● EXTRACT:
++++

Holy Angels School Building, photo by author.
Mallory Davies
This is the seventh entry in a monthly series on Thinking Historically. See the Introduction here.
Coined by activist American women of colour in the 1990s, reproductive justice is an activist framework that provides an intersectional understanding of reproductive autonomy. Reproductive justice invokes the “sexual autonomy and gender freedom for every human being,” among the right to reproductive decision making.[1] Despite advancements, the last few years have witnessed a reduction in reproductive rights protections in the United States and Canada. In the United States, the overturning of Roe v Wade has led to a host of changes to medical care, often with the result that individuals are denied their reproductive rights.

++++

● EXTRACTED ENTRIES:
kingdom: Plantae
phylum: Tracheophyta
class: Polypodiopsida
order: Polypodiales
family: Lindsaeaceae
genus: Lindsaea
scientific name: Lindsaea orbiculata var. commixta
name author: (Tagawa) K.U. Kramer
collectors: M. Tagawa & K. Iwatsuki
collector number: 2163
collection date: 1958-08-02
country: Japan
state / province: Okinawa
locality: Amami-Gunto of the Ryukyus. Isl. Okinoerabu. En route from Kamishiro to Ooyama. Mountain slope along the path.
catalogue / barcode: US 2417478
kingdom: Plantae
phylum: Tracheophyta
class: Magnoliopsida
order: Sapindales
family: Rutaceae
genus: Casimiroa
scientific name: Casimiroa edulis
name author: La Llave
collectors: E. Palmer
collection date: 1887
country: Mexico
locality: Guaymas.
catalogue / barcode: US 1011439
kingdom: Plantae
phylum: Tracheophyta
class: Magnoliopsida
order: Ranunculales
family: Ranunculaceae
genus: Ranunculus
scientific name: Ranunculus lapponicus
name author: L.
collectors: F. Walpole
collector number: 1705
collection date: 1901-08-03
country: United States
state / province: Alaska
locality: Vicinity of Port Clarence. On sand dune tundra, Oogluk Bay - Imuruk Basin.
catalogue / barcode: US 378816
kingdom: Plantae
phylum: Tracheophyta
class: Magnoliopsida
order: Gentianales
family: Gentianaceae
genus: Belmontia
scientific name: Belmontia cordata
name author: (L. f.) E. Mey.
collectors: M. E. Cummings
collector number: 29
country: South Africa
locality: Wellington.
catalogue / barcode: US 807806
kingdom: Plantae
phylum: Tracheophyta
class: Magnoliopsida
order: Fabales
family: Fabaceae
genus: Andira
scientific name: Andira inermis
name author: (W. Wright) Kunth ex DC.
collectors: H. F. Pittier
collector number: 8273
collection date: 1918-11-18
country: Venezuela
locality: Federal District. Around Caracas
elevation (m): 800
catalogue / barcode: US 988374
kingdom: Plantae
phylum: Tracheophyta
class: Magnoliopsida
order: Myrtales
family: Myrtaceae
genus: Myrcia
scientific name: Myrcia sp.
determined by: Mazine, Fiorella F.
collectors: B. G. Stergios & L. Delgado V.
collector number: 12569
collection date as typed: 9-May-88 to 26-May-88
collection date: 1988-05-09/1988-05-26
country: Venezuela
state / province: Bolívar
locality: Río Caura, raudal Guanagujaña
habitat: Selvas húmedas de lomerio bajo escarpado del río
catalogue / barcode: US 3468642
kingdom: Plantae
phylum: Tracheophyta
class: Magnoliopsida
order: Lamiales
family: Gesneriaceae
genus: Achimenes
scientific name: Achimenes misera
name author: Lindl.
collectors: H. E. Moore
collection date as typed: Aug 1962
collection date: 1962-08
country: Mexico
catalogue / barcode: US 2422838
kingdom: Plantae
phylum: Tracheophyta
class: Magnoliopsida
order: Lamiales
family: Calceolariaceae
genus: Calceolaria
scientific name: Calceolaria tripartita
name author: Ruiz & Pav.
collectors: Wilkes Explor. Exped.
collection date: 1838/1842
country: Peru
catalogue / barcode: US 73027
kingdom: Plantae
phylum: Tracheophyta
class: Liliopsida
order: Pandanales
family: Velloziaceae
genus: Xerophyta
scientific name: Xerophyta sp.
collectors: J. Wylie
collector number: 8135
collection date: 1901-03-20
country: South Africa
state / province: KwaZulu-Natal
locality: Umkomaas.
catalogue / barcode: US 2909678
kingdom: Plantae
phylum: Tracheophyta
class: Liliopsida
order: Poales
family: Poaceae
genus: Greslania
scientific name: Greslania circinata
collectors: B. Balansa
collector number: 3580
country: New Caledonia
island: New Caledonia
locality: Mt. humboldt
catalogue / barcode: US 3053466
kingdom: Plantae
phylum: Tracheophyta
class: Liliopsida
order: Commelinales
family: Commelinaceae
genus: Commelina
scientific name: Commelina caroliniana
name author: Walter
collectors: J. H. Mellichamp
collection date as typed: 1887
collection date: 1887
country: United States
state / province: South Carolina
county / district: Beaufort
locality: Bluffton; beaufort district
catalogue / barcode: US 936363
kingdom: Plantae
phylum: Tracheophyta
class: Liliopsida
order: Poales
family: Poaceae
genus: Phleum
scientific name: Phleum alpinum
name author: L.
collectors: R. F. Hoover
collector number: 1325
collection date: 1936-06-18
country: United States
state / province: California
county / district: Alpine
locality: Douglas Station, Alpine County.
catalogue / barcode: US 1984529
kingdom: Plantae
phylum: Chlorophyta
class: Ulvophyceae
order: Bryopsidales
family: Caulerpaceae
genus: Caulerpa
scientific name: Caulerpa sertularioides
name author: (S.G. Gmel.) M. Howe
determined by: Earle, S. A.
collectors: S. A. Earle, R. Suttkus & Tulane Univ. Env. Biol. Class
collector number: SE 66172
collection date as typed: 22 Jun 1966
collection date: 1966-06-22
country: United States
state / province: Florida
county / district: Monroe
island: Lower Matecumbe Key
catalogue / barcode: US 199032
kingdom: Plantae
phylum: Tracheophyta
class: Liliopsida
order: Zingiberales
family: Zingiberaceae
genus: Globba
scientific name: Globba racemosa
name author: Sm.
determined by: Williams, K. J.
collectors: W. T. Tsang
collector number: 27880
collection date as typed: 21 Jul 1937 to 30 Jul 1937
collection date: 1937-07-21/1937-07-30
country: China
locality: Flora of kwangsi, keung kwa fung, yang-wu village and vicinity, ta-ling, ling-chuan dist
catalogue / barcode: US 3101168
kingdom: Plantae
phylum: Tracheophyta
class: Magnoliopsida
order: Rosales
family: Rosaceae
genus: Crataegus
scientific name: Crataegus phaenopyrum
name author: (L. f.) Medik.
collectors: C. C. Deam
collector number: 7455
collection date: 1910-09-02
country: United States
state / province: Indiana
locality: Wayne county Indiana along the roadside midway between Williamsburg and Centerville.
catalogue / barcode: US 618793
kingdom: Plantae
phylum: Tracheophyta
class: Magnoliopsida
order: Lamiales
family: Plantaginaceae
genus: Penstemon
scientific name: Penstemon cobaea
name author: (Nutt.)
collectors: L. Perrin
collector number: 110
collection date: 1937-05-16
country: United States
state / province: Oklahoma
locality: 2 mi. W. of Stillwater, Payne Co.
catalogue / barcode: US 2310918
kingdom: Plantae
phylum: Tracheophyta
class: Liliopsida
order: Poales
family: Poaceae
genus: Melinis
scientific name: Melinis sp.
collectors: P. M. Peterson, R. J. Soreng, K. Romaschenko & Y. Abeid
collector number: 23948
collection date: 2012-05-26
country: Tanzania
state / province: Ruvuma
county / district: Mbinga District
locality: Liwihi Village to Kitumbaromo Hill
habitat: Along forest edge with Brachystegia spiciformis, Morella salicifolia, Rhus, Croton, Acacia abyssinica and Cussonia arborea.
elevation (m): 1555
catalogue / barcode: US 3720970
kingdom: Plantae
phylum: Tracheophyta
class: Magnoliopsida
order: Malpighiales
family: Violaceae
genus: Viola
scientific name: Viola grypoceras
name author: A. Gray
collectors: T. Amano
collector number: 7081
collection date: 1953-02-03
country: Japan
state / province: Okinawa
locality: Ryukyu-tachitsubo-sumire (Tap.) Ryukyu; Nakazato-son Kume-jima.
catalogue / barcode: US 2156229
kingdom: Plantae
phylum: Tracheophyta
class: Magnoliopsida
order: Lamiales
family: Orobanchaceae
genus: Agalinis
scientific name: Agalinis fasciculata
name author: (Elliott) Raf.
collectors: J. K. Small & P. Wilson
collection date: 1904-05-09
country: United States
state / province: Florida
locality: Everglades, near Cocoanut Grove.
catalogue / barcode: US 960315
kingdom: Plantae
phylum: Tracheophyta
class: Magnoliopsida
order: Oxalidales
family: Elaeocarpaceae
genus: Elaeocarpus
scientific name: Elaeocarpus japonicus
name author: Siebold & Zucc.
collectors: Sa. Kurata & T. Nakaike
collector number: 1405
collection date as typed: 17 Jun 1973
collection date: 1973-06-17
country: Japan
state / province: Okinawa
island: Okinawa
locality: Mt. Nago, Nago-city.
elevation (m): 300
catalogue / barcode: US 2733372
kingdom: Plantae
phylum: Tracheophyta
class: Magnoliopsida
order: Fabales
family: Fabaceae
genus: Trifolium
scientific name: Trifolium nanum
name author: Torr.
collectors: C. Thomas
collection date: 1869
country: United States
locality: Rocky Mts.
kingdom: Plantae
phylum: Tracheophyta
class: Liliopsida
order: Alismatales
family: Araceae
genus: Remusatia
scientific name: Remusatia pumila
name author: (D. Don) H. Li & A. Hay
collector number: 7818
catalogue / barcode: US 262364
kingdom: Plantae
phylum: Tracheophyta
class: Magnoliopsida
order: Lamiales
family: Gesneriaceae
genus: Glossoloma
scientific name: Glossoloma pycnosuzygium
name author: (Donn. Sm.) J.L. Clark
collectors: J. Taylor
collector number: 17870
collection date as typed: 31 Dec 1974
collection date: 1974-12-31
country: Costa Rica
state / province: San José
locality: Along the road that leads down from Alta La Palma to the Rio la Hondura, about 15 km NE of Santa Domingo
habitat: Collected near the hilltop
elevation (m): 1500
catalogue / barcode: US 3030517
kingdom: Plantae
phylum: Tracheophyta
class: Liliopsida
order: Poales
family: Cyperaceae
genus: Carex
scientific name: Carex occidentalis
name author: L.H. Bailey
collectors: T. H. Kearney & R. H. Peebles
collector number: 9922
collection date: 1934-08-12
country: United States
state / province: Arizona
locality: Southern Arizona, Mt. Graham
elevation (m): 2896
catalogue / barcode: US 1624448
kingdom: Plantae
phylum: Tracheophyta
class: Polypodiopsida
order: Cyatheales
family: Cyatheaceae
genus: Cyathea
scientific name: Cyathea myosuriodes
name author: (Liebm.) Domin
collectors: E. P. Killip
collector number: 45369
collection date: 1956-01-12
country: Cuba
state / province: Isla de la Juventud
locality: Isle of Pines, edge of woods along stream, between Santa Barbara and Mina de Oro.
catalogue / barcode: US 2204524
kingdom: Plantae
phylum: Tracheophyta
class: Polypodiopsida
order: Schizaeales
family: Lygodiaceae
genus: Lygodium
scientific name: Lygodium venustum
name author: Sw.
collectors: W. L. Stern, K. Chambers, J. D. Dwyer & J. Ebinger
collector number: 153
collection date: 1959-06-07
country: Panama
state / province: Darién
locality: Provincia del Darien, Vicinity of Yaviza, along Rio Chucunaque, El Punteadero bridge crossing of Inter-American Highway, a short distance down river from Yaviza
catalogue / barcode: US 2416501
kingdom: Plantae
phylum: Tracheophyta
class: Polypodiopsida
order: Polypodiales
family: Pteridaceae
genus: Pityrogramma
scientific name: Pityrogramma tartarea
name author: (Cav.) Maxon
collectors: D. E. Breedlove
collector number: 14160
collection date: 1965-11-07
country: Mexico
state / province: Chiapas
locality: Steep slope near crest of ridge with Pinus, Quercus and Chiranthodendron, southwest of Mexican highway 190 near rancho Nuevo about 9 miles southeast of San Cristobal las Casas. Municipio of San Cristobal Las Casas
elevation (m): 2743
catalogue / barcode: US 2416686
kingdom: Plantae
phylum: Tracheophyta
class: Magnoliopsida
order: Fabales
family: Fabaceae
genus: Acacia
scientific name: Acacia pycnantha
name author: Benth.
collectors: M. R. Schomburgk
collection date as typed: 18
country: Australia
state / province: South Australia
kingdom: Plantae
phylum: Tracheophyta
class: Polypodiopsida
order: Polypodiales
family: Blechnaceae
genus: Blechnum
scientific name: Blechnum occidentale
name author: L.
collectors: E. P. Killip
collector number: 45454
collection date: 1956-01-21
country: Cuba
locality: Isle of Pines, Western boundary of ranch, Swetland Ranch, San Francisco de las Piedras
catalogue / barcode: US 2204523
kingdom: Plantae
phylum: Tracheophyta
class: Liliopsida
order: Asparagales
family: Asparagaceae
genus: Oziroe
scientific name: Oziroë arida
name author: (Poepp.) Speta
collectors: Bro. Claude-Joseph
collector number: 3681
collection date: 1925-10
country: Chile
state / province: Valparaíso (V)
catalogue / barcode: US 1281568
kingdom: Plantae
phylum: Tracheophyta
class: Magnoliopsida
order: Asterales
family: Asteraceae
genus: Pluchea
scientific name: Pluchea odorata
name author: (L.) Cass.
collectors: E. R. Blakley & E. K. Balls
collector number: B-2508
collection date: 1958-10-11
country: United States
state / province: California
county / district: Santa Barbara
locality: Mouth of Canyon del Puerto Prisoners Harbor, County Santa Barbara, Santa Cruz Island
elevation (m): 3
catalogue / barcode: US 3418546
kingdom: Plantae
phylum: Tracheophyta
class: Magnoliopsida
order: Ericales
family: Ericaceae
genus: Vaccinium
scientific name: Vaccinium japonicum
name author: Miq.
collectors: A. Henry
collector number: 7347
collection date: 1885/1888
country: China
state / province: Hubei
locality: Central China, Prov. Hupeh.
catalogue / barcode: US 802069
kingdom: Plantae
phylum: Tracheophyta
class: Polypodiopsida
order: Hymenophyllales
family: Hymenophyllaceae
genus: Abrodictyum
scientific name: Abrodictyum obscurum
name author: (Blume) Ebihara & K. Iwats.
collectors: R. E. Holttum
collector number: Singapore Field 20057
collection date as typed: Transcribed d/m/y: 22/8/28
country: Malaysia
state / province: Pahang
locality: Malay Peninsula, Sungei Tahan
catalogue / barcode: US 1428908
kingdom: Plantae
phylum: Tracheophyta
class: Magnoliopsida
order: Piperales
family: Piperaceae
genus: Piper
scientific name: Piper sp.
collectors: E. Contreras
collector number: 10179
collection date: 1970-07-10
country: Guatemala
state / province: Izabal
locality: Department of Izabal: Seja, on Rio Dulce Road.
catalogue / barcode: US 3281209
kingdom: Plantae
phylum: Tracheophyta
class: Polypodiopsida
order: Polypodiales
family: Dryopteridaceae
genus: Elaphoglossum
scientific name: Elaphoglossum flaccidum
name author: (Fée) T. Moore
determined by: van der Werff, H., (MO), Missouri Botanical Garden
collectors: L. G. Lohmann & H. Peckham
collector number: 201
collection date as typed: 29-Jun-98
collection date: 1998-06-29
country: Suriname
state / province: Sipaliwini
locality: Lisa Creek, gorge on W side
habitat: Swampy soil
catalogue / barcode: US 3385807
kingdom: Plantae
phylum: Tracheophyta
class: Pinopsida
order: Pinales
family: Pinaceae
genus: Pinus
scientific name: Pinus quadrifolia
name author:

++++

● TASK LIST:
1/ In the reproductive justice piece, what has the overturning of Roe v Wade led to in the United States? Answer in one to three sentences.
2/ Carry on the reproductive justice piece from its last sentence.

● ANSWERS:
1/ It has led to a host of changes to medical care, often with the result that individuals are denied their reproductive rights.

2/
In Canada, these conversations are being broached in the realm of education with the Alberta premier proposing anti-trans policies aimed at the sex education curriculum and switching to an opt-in approach for sex education, as was recently discussed in a blog post on this site by Karissa Patton and Nancy Janovicek. These contemporary conversations propose to limit reproductive decision-making for citizens and curtail the kinds of education available to students. Now more than ever, we need reproductive justice as a framework to be incorporated into the education system. To understand how early efforts of reproductive justice were incorporated into educational systems, I focus on some very early findings from my study on the history of education for teen mothers in Calgary, Alberta.